-- TEXT UNDER STUDY follows --
Illinois behind in creating online health insurance exchanges

June 28, 2012 (CHICAGO)

By law, the exchanges have to be operating by January 1, 2014, with prototypes for inspection ready six months from now. But Illinois is way behind in creating them.

At the new Lurie Children's Hospital, supporters of the president's health care law celebrated the Supreme Court's affirmation of the individual mandate, the call for everyone to carry insurance to lower the overall cost of health care.

"This is a special day for Illinois and for America," said Gov. Pat Quinn. "This is a great victory day for health care in our state and in our country."

Now the governor must pass a law creating health insurance exchanges where those without health care will be able to buy policies to cover them and their families through their employers. They are entities that would eventually resemble travel and car insurance websites. Unlike such states as New York and California, Illinois has done little to create them.

"We have already been working on this issue," said Quinn. "It will be 100 percent funded by Washington with respect to anyone on Medicaid who is covered, and that will be true for some years."

Indeed, many who now cannot afford insurance and do not qualify for Medicare and Medicaid will get subsidies from Washington to help them buy insurance on the exchanges. The "premium subsidy" will come in part from the Medicaid and Medicare budgets, and new government debt.

State Comptroller Judy Baar Topinka has the job of making the transaction work and worries that the implementation will cost Illinois.

"It is going to cost us roughly about $2.4 billion," she said. "This will bring in 600-900,000 people that are not currently on the Medicaid rolls ... It is either they do this or they pay a tax."

But U.S. Senator Dick Durbin says Topinka is wrong.
-- TEXT UNDER STUDY concluded --
| DIRECTIONS FOR THIS TASK |
According to the news report on Illinois health insurance exchanges, by what date must the exchanges be operating under the law?
-- INFORMATION PROVIDED follows --
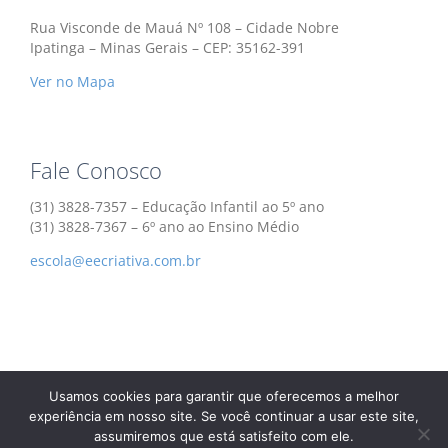
Rua Visconde de Mauá Nº 108 – Cidade Nobre
Ipatinga – Minas Gerais – CEP: 35162-391
Ver no Mapa
Fale Conosco
(31) 3828-7357 – Educação Infantil ao 5º ano
(31) 3828-7367 – 6º ano ao Ensino Médio
escola@eecriativa.com.br
Usamos cookies para garantir que oferecemos a melhor
Escola Educação Criativa | Todos os Direitos Reservados |
experiência em nosso site. Se você continuar a usar este site,
Desenvolvido por
Agência Burnier
| 2018 ©‎
assumiremos que está satisfeito com ele.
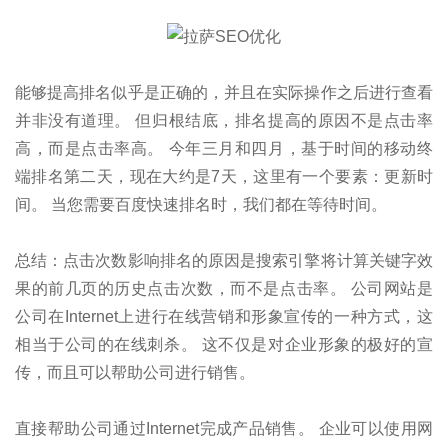
能够提高排名似乎是正确的，并且在实际操作之后进行查看
并非没有道理。 但归根结底，排名提高的原因不是点击率
高，而是点击率高。 今年三月和四月，基于时间的移动终
端排名第二天，现在大约是7天，这里有一个要素：更新时
间。 当您需要百度快速排名时，我们都在等待时间。
总结：点击次数影响排名的原因是搜索引擎将计算关键字效
果的前几页的历史点击次数，而不是点击率。 公司网站是
公司在Internet上进行在线营销和形象宣传的一种方式，这
相当于公司的在线刺杀。 这不仅是对企业形象的极好的宣
传，而且可以帮助公司进行销售。
直接帮助公司通过Internet完成产品销售。 企业可以使用网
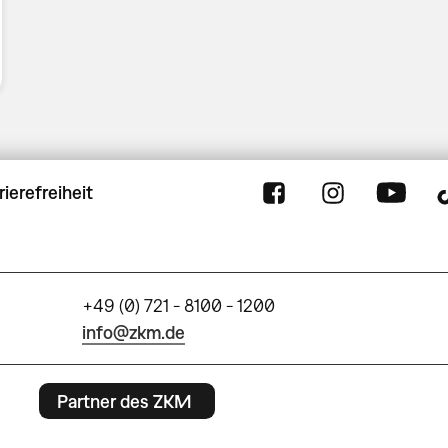
rierefreiheit
+49 (0) 721 - 8100 - 1200
info@zkm.de
Partner des ZKM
-- INFORMATION PROVIDED concluded --
| OUTPUT OF THE TASK |
January 1, 2014